I can see the lake from my bedroom window. So many times I’ve found myself in the far reaches of this state I’ve always called home and every time I am soothed by the quiet, the tall pine trees, the smooth view of endless lake. The cool air, the long slow sunset, the immediate sunrise and melodious song of morning birds. All of this wrapped in a week away from tasks and to do lists.

                Once, it was Interlochen and a small rented rustic cabin with John, my first love. Late October, the air colder than anticipated. I slept in a man’s brown sweater and the arms of my college boyfriend and not a sound occurred in the night.

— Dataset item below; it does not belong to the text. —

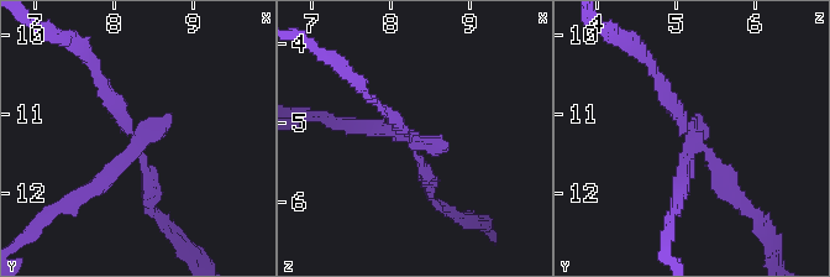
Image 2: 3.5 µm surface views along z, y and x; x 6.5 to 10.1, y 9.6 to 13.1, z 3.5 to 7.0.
{"why": "now the EM", "act": "view", "view": "em", "slice": "xy", "step": 2, "show": "tint", "at": [8.25, 11.35, 5.20]}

                We ate in restaurants and canoed glass-still lakes and walked on silent, pine-needle carpet of forest trails. And I listened to his boom-deep voice and wondered where we would end up, was our love real enough to last.                It is sixteen years since that weekend escape and I am a mother of three young children alone in the

northern territory. But I am not lonely. I was my loneliest as a married person and as a single in my yearning 20s. I am in love with the moments now and there are many.                I am at this moment and truly, I do not want to exchange this any detail for another.                Is it fear to not want to fold another into this tight perfect circle? Or contentment? My muse insists I must not seek to satisfy every problem at the same turning moment.                 And my children watch a movie I have seen before, and I recite lines to their increasing frustration and I smile to know that I’ve lived more moments than I can count.

                The sailboat at the dock beckons, its sails tied up tight, its sobriquet painted in delicate swirls on the hull. Behind closed eyes, I feel the wind’s pull and the luring fingers of the tide and freeing crest of waves.

                How the sun dances on my nose in the coolness of a confident sail. Where I am right now … it is good. The fear of the unknown paralyzes; I will not give in to the swell and pull. The clarity of a new morning before me, understanding nuance of lawn and pavement, hill and cliff, tree groves and deep, deep lake.                Sometimes our path is not as clearly outlined as we had imagined. Sometimes it is the unexpected turn in the road that is the best journey yet.                When I was a graduate student in the hills of

Vermont, it was the same exhilaration of serenity, the same brilliance of forest paths, the same anything-is-possible in yet another morning to arrive every single day. How are we to know when we are ready and for what?                The movie plays, familiar and still exciting. It is time to see. It is time to walk with open eyes.